What you're learning: The difference between development-time debugging (print statements) and production-grade observability (structured logging). You are learning to think about each log statement in terms of its audience (human developer vs. log aggregation system) and its purpose (debugging vs. monitoring vs. alerting).
Prompt 2: Design AI Agent Monitoring
I am building an AI agent that helps customers with product recommendations.
Help me design a comprehensive observability strategy.
The agent:
- Receives natural language queries from customers
- Searches a product catalog (vector database)
- Generates personalized recommendations using an LLM
- Tracks which recommendations led to purchases
For each of the three observability pillars, help me define:
LOGS: What events should I log? At what levels? With what context?
METRICS: What numerical measurements matter? What are healthy baselines?
TRACES: What spans should I create? Where are the likely bottlenecks?

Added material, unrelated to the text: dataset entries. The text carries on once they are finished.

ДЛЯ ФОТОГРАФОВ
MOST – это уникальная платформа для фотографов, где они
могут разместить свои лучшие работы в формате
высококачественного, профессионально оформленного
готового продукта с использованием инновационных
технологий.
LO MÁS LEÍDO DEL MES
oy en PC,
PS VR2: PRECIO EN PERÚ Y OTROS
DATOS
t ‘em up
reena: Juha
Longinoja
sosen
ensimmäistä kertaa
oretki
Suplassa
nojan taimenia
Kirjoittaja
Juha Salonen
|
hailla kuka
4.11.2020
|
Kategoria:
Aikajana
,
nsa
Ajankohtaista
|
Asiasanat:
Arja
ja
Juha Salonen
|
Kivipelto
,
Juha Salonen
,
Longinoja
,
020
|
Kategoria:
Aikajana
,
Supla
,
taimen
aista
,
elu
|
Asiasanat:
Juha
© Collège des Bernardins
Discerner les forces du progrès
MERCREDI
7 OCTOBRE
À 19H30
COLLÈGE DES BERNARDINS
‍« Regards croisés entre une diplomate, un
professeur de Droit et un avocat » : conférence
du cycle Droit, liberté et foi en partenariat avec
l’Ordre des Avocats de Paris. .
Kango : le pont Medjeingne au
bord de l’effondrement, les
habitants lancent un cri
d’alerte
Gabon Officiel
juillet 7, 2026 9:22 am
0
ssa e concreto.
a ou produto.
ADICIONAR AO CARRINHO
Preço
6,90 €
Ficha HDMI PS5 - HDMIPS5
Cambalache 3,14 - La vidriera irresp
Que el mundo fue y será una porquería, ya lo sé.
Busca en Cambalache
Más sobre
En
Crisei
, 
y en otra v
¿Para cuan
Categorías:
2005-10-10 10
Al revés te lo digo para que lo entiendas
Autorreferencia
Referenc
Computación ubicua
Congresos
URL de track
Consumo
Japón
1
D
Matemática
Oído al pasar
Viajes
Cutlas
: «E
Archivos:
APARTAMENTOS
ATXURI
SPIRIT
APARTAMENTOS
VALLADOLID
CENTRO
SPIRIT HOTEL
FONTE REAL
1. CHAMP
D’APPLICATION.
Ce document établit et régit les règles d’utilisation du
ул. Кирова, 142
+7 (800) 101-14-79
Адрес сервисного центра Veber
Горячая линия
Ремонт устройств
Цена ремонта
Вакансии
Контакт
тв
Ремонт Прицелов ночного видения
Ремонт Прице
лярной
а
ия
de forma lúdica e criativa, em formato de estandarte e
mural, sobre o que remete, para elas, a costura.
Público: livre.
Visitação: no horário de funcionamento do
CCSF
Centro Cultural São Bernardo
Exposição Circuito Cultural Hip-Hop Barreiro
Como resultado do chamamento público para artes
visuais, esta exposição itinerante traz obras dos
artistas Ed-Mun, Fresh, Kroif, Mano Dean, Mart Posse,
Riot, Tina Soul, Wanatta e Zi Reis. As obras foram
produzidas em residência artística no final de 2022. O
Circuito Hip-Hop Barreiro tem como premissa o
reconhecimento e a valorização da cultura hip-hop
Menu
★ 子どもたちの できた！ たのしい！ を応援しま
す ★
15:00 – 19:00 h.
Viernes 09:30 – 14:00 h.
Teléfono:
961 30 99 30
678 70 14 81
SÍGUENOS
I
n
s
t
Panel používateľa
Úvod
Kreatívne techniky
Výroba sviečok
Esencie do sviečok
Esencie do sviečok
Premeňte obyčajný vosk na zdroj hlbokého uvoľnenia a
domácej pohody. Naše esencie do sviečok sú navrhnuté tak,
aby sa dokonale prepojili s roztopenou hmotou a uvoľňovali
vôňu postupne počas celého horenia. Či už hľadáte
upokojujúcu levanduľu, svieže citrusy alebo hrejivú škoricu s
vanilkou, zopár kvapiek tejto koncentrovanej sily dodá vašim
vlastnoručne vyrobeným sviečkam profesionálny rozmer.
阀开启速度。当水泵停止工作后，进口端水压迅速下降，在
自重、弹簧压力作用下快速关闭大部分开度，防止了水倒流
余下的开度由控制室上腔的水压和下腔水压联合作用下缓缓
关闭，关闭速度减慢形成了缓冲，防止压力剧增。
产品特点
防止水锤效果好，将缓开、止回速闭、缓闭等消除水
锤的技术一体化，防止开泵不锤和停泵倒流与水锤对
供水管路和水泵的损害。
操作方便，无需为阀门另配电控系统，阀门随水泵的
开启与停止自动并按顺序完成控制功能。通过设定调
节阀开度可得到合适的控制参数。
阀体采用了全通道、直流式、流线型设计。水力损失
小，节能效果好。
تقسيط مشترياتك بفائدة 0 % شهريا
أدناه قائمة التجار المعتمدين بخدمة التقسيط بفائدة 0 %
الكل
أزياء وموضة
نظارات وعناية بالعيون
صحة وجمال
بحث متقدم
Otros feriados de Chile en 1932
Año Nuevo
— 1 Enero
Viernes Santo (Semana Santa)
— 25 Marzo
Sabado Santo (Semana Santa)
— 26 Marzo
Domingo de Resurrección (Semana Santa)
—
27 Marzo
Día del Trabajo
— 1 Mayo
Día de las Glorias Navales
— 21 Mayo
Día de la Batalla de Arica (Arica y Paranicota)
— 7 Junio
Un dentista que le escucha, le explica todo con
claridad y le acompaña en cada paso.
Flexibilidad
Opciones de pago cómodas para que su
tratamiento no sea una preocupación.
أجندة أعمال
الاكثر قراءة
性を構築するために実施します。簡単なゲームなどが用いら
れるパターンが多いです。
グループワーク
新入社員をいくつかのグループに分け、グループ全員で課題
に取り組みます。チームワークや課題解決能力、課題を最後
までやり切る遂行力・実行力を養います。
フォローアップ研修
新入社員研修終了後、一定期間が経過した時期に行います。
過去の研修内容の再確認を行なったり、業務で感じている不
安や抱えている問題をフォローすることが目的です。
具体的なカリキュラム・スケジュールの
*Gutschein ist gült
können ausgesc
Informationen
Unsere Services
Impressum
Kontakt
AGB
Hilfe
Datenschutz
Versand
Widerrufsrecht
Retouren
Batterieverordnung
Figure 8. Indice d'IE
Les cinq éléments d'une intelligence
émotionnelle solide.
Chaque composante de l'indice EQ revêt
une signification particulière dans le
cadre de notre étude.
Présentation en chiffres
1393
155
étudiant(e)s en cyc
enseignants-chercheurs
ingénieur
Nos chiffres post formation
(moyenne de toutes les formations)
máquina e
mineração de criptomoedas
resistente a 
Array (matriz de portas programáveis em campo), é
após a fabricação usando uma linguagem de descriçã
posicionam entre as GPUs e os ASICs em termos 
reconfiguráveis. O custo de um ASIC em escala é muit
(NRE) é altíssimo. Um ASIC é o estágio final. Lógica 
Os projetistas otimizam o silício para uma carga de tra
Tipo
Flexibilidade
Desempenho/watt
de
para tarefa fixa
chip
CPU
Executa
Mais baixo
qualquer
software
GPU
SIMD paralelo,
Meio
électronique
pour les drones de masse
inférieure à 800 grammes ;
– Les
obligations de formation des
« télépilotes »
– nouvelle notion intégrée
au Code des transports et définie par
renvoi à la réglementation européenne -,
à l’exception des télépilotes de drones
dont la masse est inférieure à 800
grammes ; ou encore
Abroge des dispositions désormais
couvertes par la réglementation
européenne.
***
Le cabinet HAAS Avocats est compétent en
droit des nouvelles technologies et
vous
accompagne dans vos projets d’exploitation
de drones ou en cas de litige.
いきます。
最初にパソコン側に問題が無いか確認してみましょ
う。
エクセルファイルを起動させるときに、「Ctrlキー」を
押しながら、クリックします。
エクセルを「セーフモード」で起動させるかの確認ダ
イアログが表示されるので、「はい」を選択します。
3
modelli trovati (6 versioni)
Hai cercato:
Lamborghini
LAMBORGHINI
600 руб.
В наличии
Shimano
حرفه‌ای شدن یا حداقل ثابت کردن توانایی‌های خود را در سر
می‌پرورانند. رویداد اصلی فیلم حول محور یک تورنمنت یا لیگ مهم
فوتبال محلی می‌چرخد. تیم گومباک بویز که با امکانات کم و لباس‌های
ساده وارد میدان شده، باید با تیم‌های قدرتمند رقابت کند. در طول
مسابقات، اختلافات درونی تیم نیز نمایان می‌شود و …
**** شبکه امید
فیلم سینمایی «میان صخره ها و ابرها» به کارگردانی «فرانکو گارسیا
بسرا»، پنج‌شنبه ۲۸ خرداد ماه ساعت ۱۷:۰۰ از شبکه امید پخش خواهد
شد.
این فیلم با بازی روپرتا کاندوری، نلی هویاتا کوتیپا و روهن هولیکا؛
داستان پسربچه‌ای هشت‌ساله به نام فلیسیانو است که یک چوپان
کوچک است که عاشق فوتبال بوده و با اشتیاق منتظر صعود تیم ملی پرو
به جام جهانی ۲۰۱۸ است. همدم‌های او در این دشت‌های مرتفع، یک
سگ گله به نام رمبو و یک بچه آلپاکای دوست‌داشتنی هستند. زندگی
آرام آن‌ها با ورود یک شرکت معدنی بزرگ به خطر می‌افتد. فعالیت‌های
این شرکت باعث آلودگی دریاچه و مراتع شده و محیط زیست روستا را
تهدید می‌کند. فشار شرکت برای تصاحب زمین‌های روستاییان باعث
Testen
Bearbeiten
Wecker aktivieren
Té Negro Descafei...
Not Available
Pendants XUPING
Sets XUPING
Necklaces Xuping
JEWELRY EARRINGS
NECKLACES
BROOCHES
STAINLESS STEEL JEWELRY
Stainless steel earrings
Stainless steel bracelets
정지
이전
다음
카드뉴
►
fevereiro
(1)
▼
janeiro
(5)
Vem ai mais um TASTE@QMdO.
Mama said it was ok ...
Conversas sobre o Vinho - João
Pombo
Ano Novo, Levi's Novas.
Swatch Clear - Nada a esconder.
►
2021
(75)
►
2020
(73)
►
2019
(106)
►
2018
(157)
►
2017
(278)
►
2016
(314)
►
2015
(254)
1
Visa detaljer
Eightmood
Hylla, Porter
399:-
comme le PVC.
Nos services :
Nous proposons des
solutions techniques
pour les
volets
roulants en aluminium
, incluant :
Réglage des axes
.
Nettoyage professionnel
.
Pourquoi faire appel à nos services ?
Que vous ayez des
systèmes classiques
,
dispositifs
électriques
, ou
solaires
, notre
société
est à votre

Also help me think about AI-specific monitoring:
- How do I detect when the agent is giving poor recommendations?
- How do I track cost per recommendation?
- What alerts should wake me up at 2 AM vs. notify me in the morning?
Walk me through the design decisions, explaining why each choice matters.
What you're learning: How to design observability for AI-specific systems where "correctness" is harder to define than in traditional software. You are learning to think about quality signals, cost tracking, and the unique failure modes of AI agents -- where the system can be "up" but producing poor results.
Prompt 3: The Full Verification Spectrum
I want to understand how all ten axioms of agentic development work together.
Take a concrete feature -- for example, adding a "summarize conversation" button
to an AI chat application -- and trace it through all ten axioms:
1. Shell as Orchestrator: How does the shell coordinate this work?
2. Knowledge is Markdown: Where do requirements live?
3. Programs Over Scripts: How is the implementation structured?
4. Composition Over Monoliths: What components make up this feature?
5. Types Are Guardrails: What type contracts exist between components?
6. Data is Relational: How is conversation data stored?
7. Tests Are the Specification: What tests define "correct"?
8. Version Control is Memory: How are changes tracked?
9. Verification is a Pipeline: What does CI check?
10. Observability Extends Verification: What do you monitor in production?
For each axiom, give me a concrete example specific to this feature.
Then help me see: where would the system fail if I skipped any single axiom?
What you're learning: Systems thinking -- how individual engineering practices compose into a coherent development methodology. You are learning to see the ten axioms not as separate rules but as an interconnected system where each axiom addresses a gap that the others leave open. This is the core insight of agentic development: rigorous engineering practices applied systematically, not selectively.
Safety Note
Observability systems handle sensitive data. Production logs may contain user inputs, personal information, or proprietary content. Always apply data minimization: log what you need for debugging and monitoring, not everything available. Sanitize personally identifiable information before it enters log aggregation. Apply retention policies -- not every log needs to live forever. And remember that observability infrastructure itself needs security: access to production logs should be as controlled as access to production databases.